### Problem description
Isolate every line in the data with the string "remover" and copy it.

### Stored data
────────────────

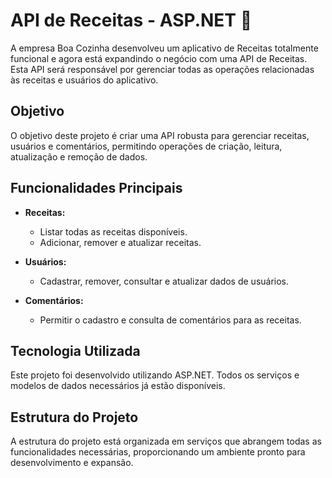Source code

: # API de Receitas - ASP.NET 🍲

A empresa Boa Cozinha desenvolveu um aplicativo de Receitas totalmente funcional e agora está expandindo o negócio com uma API de Receitas. Esta API será responsável por gerenciar todas as operações relacionadas às receitas e usuários do aplicativo.

## Objetivo

O objetivo deste projeto é criar uma API robusta para gerenciar receitas, usuários e comentários, permitindo operações de criação, leitura, atualização e remoção de dados.

## Funcionalidades Principais

- **Receitas:**
  - Listar todas as receitas disponíveis.
  - Adicionar, remover e atualizar receitas.

- **Usuários:**
  - Cadastrar, remover, consultar e atualizar dados de usuários.
  
- **Comentários:**
  - Permitir o cadastro e consulta de comentários para as receitas.

## Tecnologia Utilizada

Este projeto foi desenvolvido utilizando ASP.NET. Todos os serviços e modelos de dados necessários já estão disponíveis.

## Estrutura do Projeto

A estrutura do projeto está organizada em serviços que abrangem todas as funcionalidades necessárias, proporcionando um ambiente pronto para desenvolvimento e expansão.


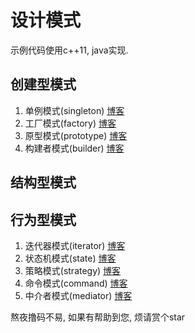 # 设计模式
示例代码使用c++11, java实现.

## 创建型模式 
1. 单例模式(singleton)	[博客](https://blog.csdn.net/uyghfjhh/article/details/106435106)
2. 工厂模式(factory)		[博客](https://blog.csdn.net/uyghfjhh/article/details/106464667)
3. 原型模式(prototype)	[博客](https://blog.csdn.net/uyghfjhh/article/details/106433424)
4. 构建者模式(builder)	[博客](https://blog.csdn.net/uyghfjhh/article/details/106431668)

## 结构型模式

## 行为型模式
1. 迭代器模式(iterator)	[博客](https://blog.csdn.net/uyghfjhh/article/details/106557989)
2. 状态机模式(state) 		[博客](https://blog.csdn.net/uyghfjhh/article/details/106560544)
3. 策略模式(strategy)		[博客](https://blog.csdn.net/uyghfjhh/article/details/106560955)
4. 命令模式(command)    [博客](https://blog.csdn.net/uyghfjhh/article/details/106577761)
5. 中介者模式(mediator) [博客](https://blog.csdn.net/uyghfjhh/article/details/106580476)

熬夜撸码不易, 如果有帮助到您, 烦请赏个star

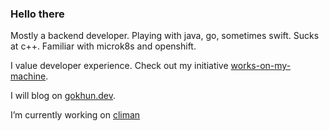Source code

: ### Hello there

Mostly a backend developer. Playing with java, go, sometimes swift. Sucks at c++. Familiar with microk8s and openshift.

I value developer experience. Check out my initiative [works-on-my-machine](https://github.com/works-on-my-machine).

I will blog on [gokhun.dev](https://gokhun.dev).

I’m currently working on [climan](https://github.com/ghokun/climan)

<!--
**ghokun/ghokun** is a ✨ _special_ ✨ repository because its `README.md` (this file) appears on your GitHub profile.

Here are some ideas to get you started:

- 🔭 I’m currently working on ...
- 🌱 I’m currently learning ...
- 👯 I’m looking to collaborate on ...
- 🤔 I’m looking for help with ...
- 💬 Ask me about ...
- 📫 How to reach me: ...
- 😄 Pronouns: ...
- ⚡ Fun fact: ...
-->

────────────────

### Answer section
  - Adicionar, remover e atualizar receitas.
  - Cadastrar, remover, consultar e atualizar dados de usuários.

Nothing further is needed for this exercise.